24 Aralık 2014 Çarşamba

Kimi Davet Edelim?

Yarın burada herkes aileleri veya sevdikleri ile birlikte geçirecekler çünkü yarın Noel. Ben Eun Mi'leri davet etmiştim ama onlar seyahata çıkmışlar. Birkaç gündür acaba kimi davet etsek diye düşünüyorum. Bu sabah Bilge ile konuşurken bir yandan da sesli düşünüyorum. Bilge'yi giydirirken ona sordum. Yarın yemeğe kimi davet edelim oğlum diye. Bana verdiği cevap beni hem çok şaşırttı hem de duygulandırdı. Musa dedeyi demesin mi? Ne diyeceğimi bilemedim. Gözşyaşlarıma zor engel oldum. Ah keşke gelebilse demekle yetindim. Niye çok mu uzakta sorusunu ise cevapsız bıraktım. Belki çok uzakta belki de her zamankinden daha yakında.

Babamı kaybettiğimdeki acıyı çocuklara yansıtmamak için elimden geleni yaptım. Türkiye'de acımı yaşadım ve uçaktan indiğim an o acımı içime gömmeye çalıştım. Çocuklara öyle çok babamdan bahsettiğim de olmadı. Yani Musa dede bizim sürekli konuşmalarımızda yer aldığı için Bilge öyle söylemiş olamaz. Çocuklar anneleri ve babaları ile ayrı bir empati yeteneğine sahipler bunu zaman zaman görmek beni şaşırtıyor. Ancak Bilge'nin benim babama olan özlemimi bu kadar açık bir şekilde dile getirmesi hiç beklemediğim bir şeydi.

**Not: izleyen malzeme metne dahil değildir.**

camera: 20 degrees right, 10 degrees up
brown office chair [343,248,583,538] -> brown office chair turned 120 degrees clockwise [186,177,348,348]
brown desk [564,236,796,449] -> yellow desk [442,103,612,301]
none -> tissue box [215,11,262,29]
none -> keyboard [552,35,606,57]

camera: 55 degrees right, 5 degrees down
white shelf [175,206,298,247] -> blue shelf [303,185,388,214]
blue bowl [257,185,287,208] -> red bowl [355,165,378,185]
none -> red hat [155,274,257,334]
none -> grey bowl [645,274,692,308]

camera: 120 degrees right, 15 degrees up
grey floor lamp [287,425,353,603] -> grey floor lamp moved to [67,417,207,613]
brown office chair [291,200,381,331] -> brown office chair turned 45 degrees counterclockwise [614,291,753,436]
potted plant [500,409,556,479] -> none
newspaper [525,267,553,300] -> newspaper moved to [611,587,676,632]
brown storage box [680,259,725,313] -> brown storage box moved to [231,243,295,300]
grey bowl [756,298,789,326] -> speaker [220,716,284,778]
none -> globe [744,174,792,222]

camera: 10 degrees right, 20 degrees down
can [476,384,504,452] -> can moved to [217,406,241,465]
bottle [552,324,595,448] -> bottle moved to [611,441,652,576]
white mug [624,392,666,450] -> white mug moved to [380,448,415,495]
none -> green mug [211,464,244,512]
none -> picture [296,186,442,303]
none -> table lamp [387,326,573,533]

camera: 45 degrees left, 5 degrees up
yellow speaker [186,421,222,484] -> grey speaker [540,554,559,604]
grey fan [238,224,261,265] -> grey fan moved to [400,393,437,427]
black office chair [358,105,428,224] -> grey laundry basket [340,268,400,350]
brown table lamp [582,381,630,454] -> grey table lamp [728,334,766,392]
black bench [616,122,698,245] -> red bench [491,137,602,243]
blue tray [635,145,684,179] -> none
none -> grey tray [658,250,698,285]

Bilge ile babamın çok özel bir ilişkisi vardı. Birlikte daha çok zaman geçirdikleri zamanlar babamın hastalığına gelmiş olsa da babam Bilge'ye bir ayrı bakar ve severdi. Bu sevginin Bilge'ye geçtiğine eminim. Bir de tabii danalar var. Bilge'nin dana aşkı babamla başladı. Babamın danalarını çok sevmesi ve onları seyretmekten aldığı zevk eminimim Bilge'nin gözünden kaçmamıştır. Belki bu durum babamı kendisine daha yakın hissettirmiştir.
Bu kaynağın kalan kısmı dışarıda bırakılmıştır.